What are the high-level approaches to AI alignment?

post by G Gordon Worley III (gworley) · 2020-06-16T17:10:32.467Z · score: 13 (4 votes) · LW · GW · 2 comments

This is a question post.


    16 riceissa
    6 evhub
    4 G Gordon Worley III

I'm writing a post comparing some high-level approaches to AI alignment in terms of their false positive risk [LW · GW]. Trouble is, there's no standard agreement on what various high-level approaches to AI alignment there are today, either in terms of what constitutes these high-level approaches or where to draw the line in categorizing various specific approaches.

So, I'll open it up as a question to get some feedback before I get too far along. What do you consider to be the high-level approaches to AI alignment?

(I'll supply my own partial answer below.)


answer by riceissa · 2020-06-17T00:21:06.321Z · score: 16 (6 votes) · LW(p) · GW(p)
comment by G Gordon Worley III (gworley) · 2020-06-17T01:07:16.110Z · score: 4 (2 votes) · LW(p) · GW(p)

Thanks. Your post specifically is pretty helpful because it helps with one of the things that was tripping me up, which is what standard names people call different methods. Your names do a better job of capturing them than mine did.

answer by evhub · 2020-06-16T22:00:11.464Z · score: 6 (5 votes) · LW(p) · GW(p)

You might be interested in this post [AF · GW] I wrote recently that goes into significant detail on what I see as the major leading proposals for building safe advanced AI under the current machine learning paradigm.

comment by G Gordon Worley III (gworley) · 2020-06-17T01:03:40.898Z · score: 2 (1 votes) · LW(p) · GW(p)

Actually this post was not especially helpful for my purpose and I should have explained why in advance because I anticipated someone would link it. Although it helpfully lays out a number of proposals people have made, it does more to work out what's going on with those proposals rather than find ways they can be grouped together (except incidentally). I even reread this post before posting this question and it didn't help me improve on the taxonomy I proposed, which I already had in mind as of a few months ago.

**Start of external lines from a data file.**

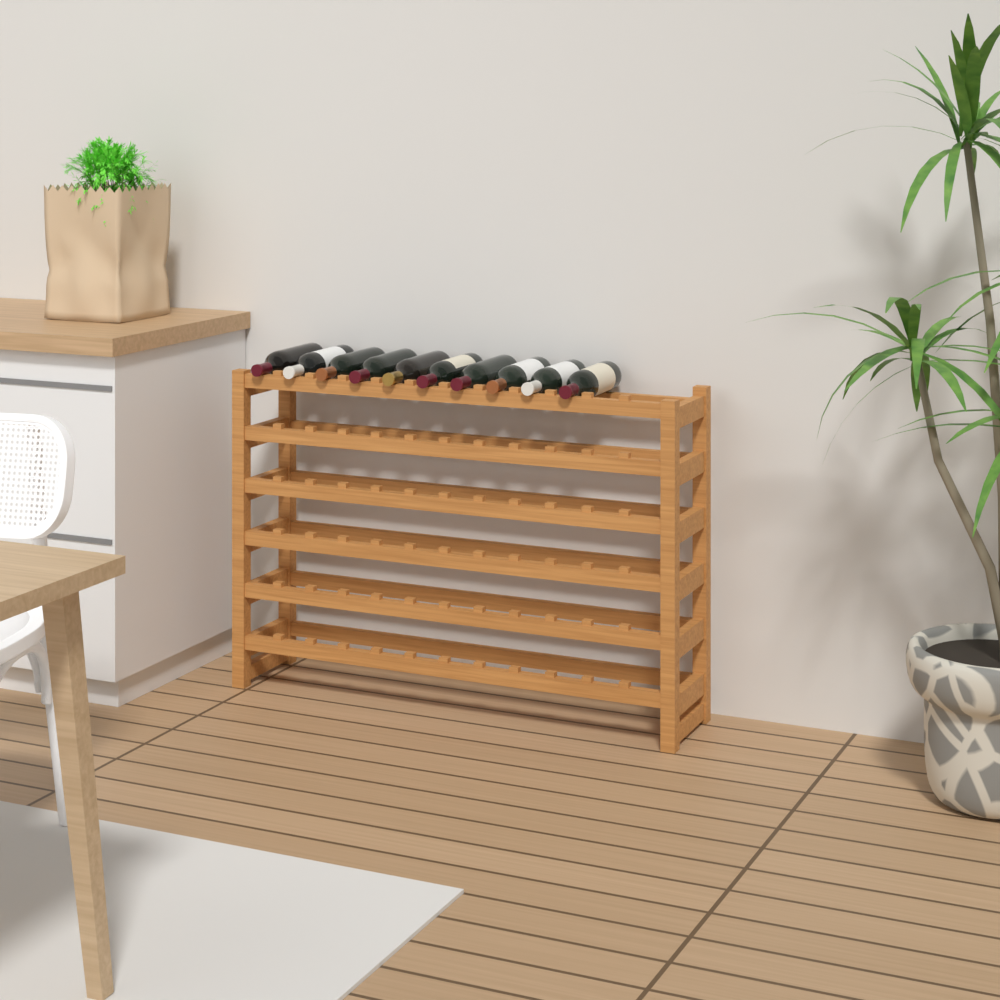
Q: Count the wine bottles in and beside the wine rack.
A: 10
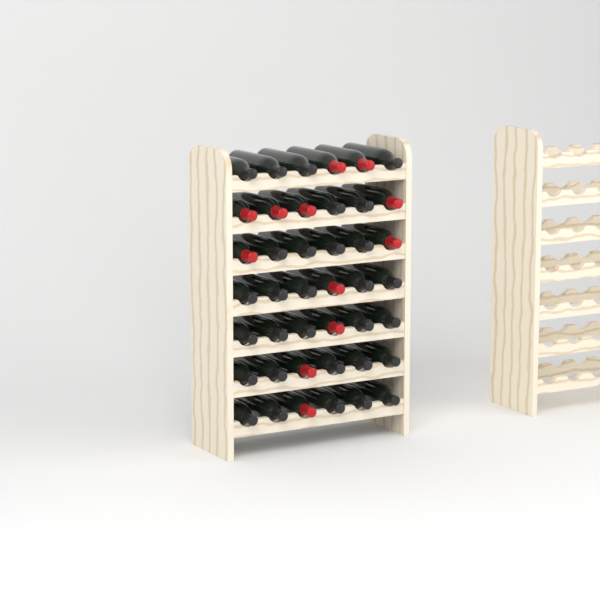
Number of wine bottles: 42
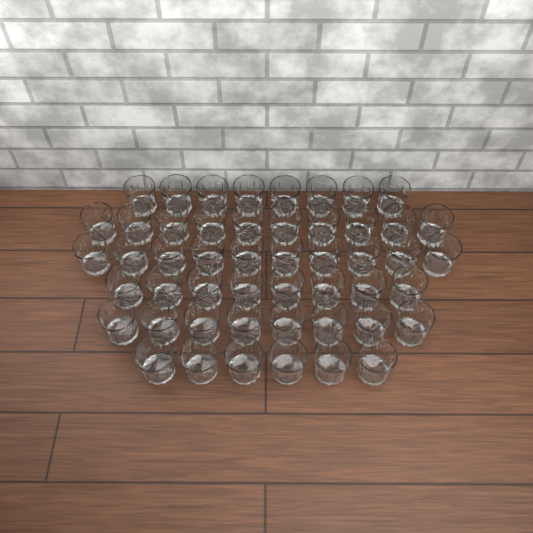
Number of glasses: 50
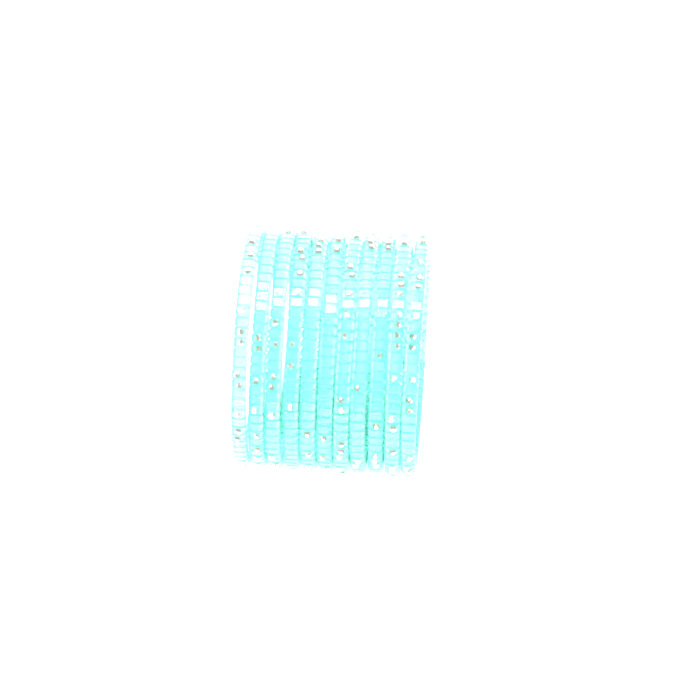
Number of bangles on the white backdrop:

answer by G Gordon Worley III · 2020-06-16T17:16:38.034Z · score: 4 (2 votes) · LW(p) · GW(p)

My initial thought is that there are at least 3, which I'll give the follow names (with short explanations):

  • Iterated Distillation and Amplification (IDA)
    • Build an AI, have it interact with a human, create a new AI based on the interaction of the human and the AI, and repeat until the AI is good enough or it reaches a fixed point and additional iterations don't change it.
  • Inverse Reinforcement Learning (IRL)
    • Build an AI that tries to infer human values from observations and then acts based on those inferred values.
  • Decision Theorized Agent (DTA)
    • Build an AI that uses a decision theory that causes it to make choices that will be aligned with human interests.

All of these are woefully underspecified, so improved summaries of these approaches that you think accurately explain these approaches also appreciated.

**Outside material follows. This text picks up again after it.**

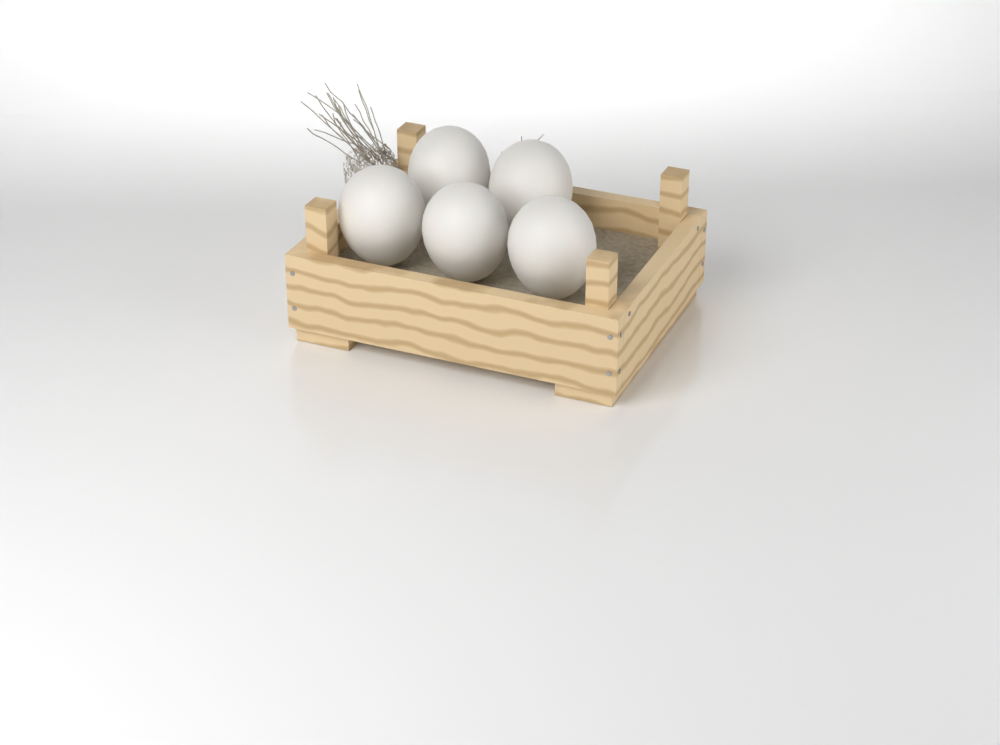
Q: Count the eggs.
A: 5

comment by Richard_Ngo (ricraz) · 2020-06-16T19:15:59.701Z · score: 10 (2 votes) · LW(p) · GW(p)

I suspect that nobody is actually pursuing the third one as you've described it. Rather, my impression is that MIRI researchers tend to think of decision theory as a more fundamental problem in understanding AI, not directly related to human interests.

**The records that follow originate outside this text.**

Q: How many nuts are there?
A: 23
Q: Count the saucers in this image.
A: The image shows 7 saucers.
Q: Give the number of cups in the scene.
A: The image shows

comment by Ben Pace (Benito) · 2020-06-16T19:19:49.209Z · score: 10 (2 votes) · LW(p) · GW(p)

I think the last one seems odd / doesn't make much sense. All agents have a decision theory, including RL-based agents, so it's not a distinctive approach. 

If you were attempting to describe MIRI's work, remember that they're trying to understand basic concepts of agency better (meta level [LW · GW], object level [LW · GW]), not in order to directly put the new concepts into the AI (in the same way current AIs do not always have a section for the 'probability theory' to be written in) but in order to be much less confused about what we're trying to do.

So if you want to describe MIRI's work, you'd call it "getting less confused about the basic concepts" and then later building an AI via a mechanism we'll figure out after getting less confused. Right now it's not engineering, it's science.

comment by G Gordon Worley III (gworley) · 2020-06-17T01:09:36.457Z · score: 2 (1 votes) · LW(p) · GW(p)

That's true, but there's a natural and historical relationship here with what was in the past termed "seed AI", even if this is not an approach anyone is actively pursuing, which is the kind of thing I was hoping to point at without using that outmoded term.

comment by Rob Bensinger (RobbBB) · 2020-06-17T02:42:19.237Z · score: 5 (3 votes) · LW(p) · GW(p)

I agree with Ben and Richard's summaries; see https://www.lesswrong.com/posts/uKbxi2EJ3KBNRDGpL/comment-on-decision-theory [LW · GW]:

We aren't working on decision theory in order to make sure that AGI systems are decision-theoretic, whatever that would involve. We're working on decision theory because there's a cluster of confusing issues here (e.g., counterfactuals, updatelessness, coordination) that represent a lot of holes or anomalies in our current best understanding of what high-quality reasoning is and how it works.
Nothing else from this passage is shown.